DOKUMENTTEXT |

Das straff organisierte und geführte kirchliche Staatswesen bietet Sicherheit gegen aussen. Viele Glaubensflüchtlinge haben Vertrauen in diesen Staat. Genf wird neben einem religiösen zu einem bedeutenden wirtschaftlichen und handwerklichen Zentrum. Der Buchdruck führt zu einer weltweiten Verbreitung von Calvins Schriften (Genf hat damals 16'000 Einwohner, davon arbeiten 2‘000 in 60 Druckereien!)
Nach dem Tod Calvins erlahmt der religiöse Eifer der Hugenotten in der Rhonestadt. Genf ist heute wieder weitgehend katholisch. Nachhaltiger hat sich der Calvinismus in Schottland und Nordamerika ausgewirkt, wo nicht weniger als sieben Städte den Namen "Genf" tragen. Weitere calvinistische Gruppierungen finden wir neben den genannten und in der Schweiz in Holland, Ungarn, Kanada, Indonesien und Südafrika.
„Hugenotten“ ist die seit etwa 1560 auch gebräuchliche Bezeichnung für die französischen Protestanten. Ihr Glaube ist stark von der Lehre Calvins beeinflusst. Die Hugenotten werden in Frankreich insbesondere im 16. und 17. Jahrhundert heftig verfolgt. Nach dem Ende der Verfolgung und dem Inkrafttreten der französischen Verfassung 1791 setzt sich auch in Frankreich immer mehr die Bezeichnung Protestanten durch. Die französischen Protestanten stellen im vorwiegend katholischen Frankreich heute immer noch eine kleine, arme, aber glaubensstarke Minderheit dar.
Kirchenräume als Ausdruck des Glaubensverständnisses
Der katholische Kirchenraum ist ein „Gotteshaus“. Entsprechend wird der Raum gestaltet, nur „das Beste“ ist gut genug, um vor dem „Angesicht Gottes“ bestehen zu können und dem Menschen einen Eindruck von der „Herrlichkeit Gottes“ zu vermitteln. Entsprechend prächtig wurden die Kirchenräume, vor allem im Barock und im Rokoko ausgestattet.

UNTERSUCHTE DATEN |
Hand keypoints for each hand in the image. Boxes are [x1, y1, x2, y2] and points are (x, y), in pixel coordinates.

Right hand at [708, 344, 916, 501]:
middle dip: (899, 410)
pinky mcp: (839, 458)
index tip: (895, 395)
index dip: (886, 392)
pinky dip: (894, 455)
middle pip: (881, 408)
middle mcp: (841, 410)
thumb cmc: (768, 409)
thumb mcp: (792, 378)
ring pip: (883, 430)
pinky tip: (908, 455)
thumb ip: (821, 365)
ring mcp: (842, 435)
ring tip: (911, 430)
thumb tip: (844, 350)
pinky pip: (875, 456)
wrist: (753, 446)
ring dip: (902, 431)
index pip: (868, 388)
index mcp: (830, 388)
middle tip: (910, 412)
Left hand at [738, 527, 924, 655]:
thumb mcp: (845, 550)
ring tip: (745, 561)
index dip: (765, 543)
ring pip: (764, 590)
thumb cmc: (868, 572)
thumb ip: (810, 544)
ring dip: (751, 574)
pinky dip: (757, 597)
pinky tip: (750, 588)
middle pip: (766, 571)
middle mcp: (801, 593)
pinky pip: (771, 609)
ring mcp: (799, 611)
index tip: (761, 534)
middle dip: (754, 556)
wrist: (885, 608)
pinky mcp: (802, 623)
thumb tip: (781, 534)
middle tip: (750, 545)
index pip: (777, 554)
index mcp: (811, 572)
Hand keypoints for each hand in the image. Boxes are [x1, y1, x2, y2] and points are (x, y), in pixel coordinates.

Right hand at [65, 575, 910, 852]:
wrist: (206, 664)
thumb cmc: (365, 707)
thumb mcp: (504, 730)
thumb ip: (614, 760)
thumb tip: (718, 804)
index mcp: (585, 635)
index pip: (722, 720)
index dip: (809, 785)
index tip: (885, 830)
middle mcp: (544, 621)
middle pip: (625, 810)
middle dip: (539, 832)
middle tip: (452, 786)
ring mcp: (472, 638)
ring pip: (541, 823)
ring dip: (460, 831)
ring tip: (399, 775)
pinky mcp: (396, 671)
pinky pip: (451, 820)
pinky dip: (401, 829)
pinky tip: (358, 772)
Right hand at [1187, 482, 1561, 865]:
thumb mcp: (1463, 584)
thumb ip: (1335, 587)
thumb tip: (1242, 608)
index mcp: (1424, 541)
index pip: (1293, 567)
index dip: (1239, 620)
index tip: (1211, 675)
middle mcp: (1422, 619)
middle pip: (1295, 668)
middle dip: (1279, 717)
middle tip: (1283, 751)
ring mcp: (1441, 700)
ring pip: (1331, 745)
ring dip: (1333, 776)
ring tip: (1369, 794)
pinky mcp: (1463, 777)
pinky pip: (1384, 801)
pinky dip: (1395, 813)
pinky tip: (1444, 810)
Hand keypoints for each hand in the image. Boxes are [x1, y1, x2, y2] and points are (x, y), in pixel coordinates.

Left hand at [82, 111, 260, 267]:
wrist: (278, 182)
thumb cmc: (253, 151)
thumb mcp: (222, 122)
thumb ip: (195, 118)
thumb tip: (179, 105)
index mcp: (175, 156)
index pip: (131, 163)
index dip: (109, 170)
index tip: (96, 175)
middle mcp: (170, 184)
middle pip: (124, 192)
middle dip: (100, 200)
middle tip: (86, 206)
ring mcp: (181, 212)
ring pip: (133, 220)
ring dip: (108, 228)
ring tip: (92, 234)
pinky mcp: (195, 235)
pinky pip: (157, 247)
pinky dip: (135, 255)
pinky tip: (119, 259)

SELBST AUSPROBIEREN | Schreibe den Text über Calvinismus, Hugenotten und Kirchenräume im Anschluss an seinen letzten Satz weiter. Die Einträge braucht man hier nicht.

ANTWORTBEREICH |
Die hier abgebildete katholische Kirche in Kaiserstuhl nimmt sich gegenüber anderen katholischen Kirchen relativ bescheiden aus. Zentrum des Raumes ist der Altar (hier ein Flügelaltar) in der Mitte mit dem Tabernakel. Über den Hauptaltar brennt das Ewige Licht. Seitlich die Seitenaltäre und links zusätzlich eine reich verzierte Kanzel. Das Kreuz wird immer mit dem Corpus Christi dargestellt und erinnert an das Karfreitagsgeschehen.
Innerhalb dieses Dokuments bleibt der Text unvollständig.